28/06/2004 @22:42:03 ^23:52:14
BUGGER OFF, YER BASTARDS, BUGGER OFF
FUCK YOU!
Subversion
As I may have promised ages ago, here is the reverse (that is, black on white) colour scheme I made for PuTTY to make it less obvious you have it open on a typical windows desktop.
Colour name | Red | Green | Blue |
---|---|---|---|
Default Foreground | 0 | 0 | 0 |
Default Foreground (bold) | 0 | 0 | 100 |
Default Background | 250 | 250 | 250 |
Default Background (bold) | 200 | 200 | 225 |
Cursor Text | 250 | 250 | 250 |
Cursor Colour | 0 | 0 | 100 |
ANSI Black | 250 | 250 | 250 |
ANSI Black (bold) | 200 | 200 | 225 |
ANSI Red | 200 | 150 | 150 |
ANSI Red (bold) | 250 | 100 | 100 |
ANSI Green | 100 | 200 | 100 |
ANSI Green (bold) | 50 | 150 | 50 |
ANSI Yellow | 150 | 100 | 0 |
ANSI Yellow (bold) | 150 | 50 | 0 |
ANSI Blue | 125 | 150 | 250 |
ANSI Blue (bold) | 50 | 100 | 200 |
ANSI Magenta | 200 | 150 | 200 |
ANSI Magenta (bold) | 200 | 100 | 200 |
ANSI Cyan | 0 | 150 | 200 |
ANSI Cyan (bold) | 0 | 100 | 150 |
ANSI White | 0 | 0 | 0 |
ANSI White (bold) | 0 | 0 | 100 |
Remarks:
- The primary design objective was to do black text on a white background. ANSI terminal colours are strong and show up well on a black background, so are very faint on a white background. Many of the shades I've chosen are pastel.

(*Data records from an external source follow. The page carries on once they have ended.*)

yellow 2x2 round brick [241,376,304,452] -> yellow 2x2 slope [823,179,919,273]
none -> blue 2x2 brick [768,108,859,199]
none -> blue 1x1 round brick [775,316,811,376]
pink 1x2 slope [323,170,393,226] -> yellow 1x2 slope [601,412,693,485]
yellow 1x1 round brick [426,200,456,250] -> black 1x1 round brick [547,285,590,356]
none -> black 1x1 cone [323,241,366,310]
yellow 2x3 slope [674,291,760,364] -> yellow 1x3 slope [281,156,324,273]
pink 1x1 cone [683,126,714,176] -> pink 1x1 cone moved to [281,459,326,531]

- The secondary design objective was that it has to work well with my somewhat customised irssi colour scheme (in which everything is either white or cyan, except the status bars which are red) It also needed to work with the default colours in mutt, and slrn, although the latter was less important. There are a few colour combinations in which the foreground text is a bit illegible on the background, but they are few - off the top of my head, I don't think green on blue or magenta on red were very visible, but I didn't find them irritating enough to try to fix and potentially upset some other balances.

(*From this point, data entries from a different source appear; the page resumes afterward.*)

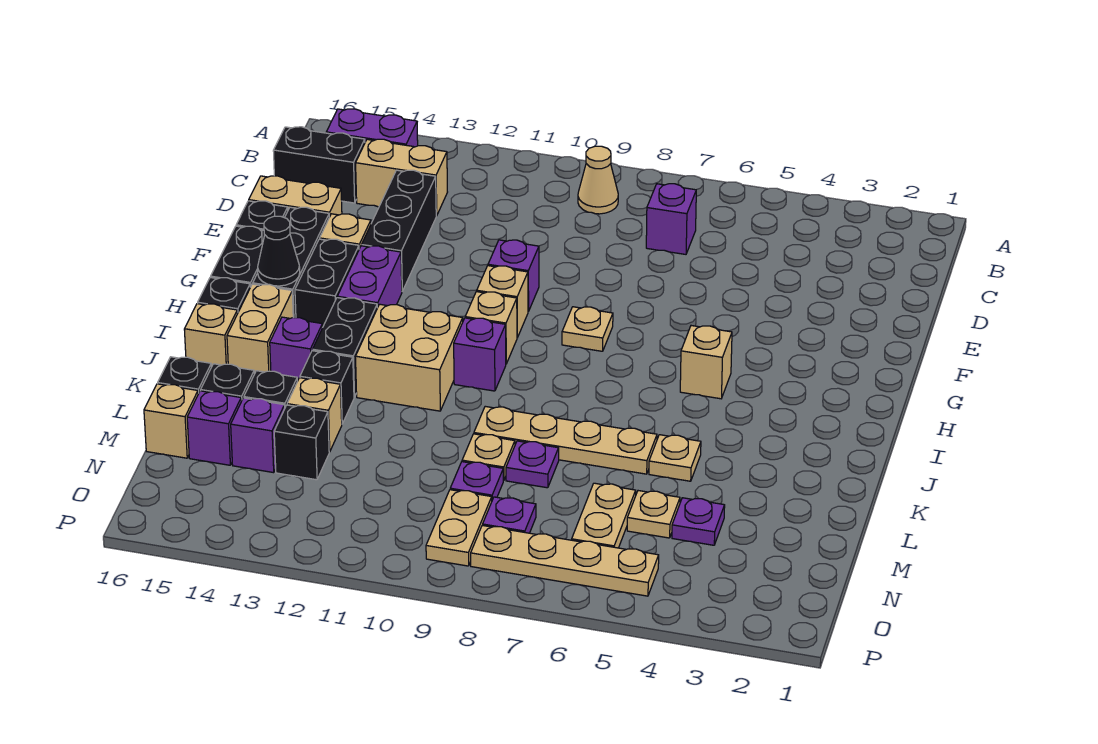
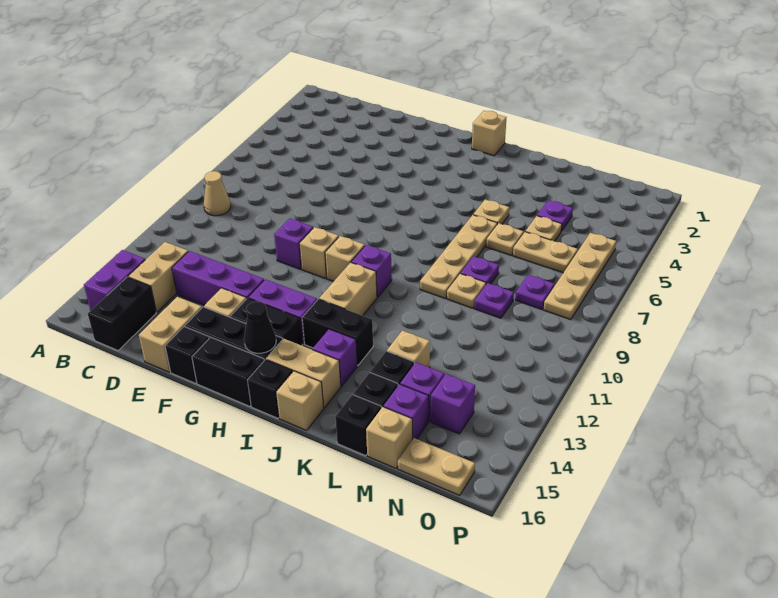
purple 1x1 brick [646,184,696,254] -> purple 1x1 brick moved to [431,374,475,434]
black 1x3 brick [362,170,436,291] -> purple 1x3 brick [172,251,264,305]
tan 1x1 plate [562,307,613,351] -> tan 1x1 plate moved to [486,223,524,256]
tan 1x1 brick [680,326,732,399] -> tan 1x1 brick moved to [472,111,507,156]
tan 2x2 brick [356,304,463,411] -> tan 1x2 brick [319,262,377,316]
black 1x1 brick [300,351,354,424] -> none
black 1x1 brick [274,405,329,480] -> none
tan 1x2 plate [426,490,492,566] -> tan 1x2 plate moved to [398,438,475,495]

- The colour numbers are by and large multiples of 50. I realise this is totally wrong but I found it a lot easier when creating this thing to be able to type in numbers like "100" and "200". PuTTY's colour dialogue box isn't the easiest thing to work with here, especially when you're doing this on the sly at work.
- PuTTY doesn't change the font to do bolded text, it just uses a brighter colour. Conversely in this scheme the bold colour has to be darker. I solved that one by giving bold background/black (which is actually white) and bold foreground/white (similarly, black) slight blue tints to distinguish them. Bold backgrounds don't appear very often, thankfully. I generally favoured blue tints over other colours because blue is corporate and more importantly doesn't jump out and catch the eye as much as red (a kind of watery pink) or yellow (orange or brown, sounds disgusting, doesn't it, well it works quite well)
Finally, if you have access to the registry on your computer you might be able to paste in the following extract into the relevant part of an exported registry file. Be careful when you do this. I would advise making a new session in PuTTY, saving it, then doing the relevant registry export and doing the replacement in there. The registry section you're looking for will be something like "HKEY\BLAH\Software\SimonTatham\PuTTY\Sessions\reversed" where BLAH might be ALLUSERS or LOCALMACHINE or some random string of characters or god only knows what Windows does here, just search for it okay, and reversed is whatever you called the session.
"Colour0"="0,0,0" "Colour1"="0,0,100" "Colour2"="250,250,250" "Colour3"="200,200,225" "Colour4"="250,250,250" "Colour5"="0,0,100" "Colour6"="250,250,250" "Colour7"="200,200,225" "Colour8"="200,150,150" "Colour9"="250,100,100" "Colour10"="100,200,100" "Colour11"="50,150,50" "Colour12"="150,100,0" "Colour13"="150,50,0" "Colour14"="125,150,250" "Colour15"="50,100,200" "Colour16"="200,150,200" "Colour17"="200,100,200" "Colour18"="0,150,200" "Colour19"="0,100,150" "Colour20"="0,0,0" "Colour21"="0,0,100"
Then obviously you have to re-import the file back into the registry, and restart PuTTY. Enjoy!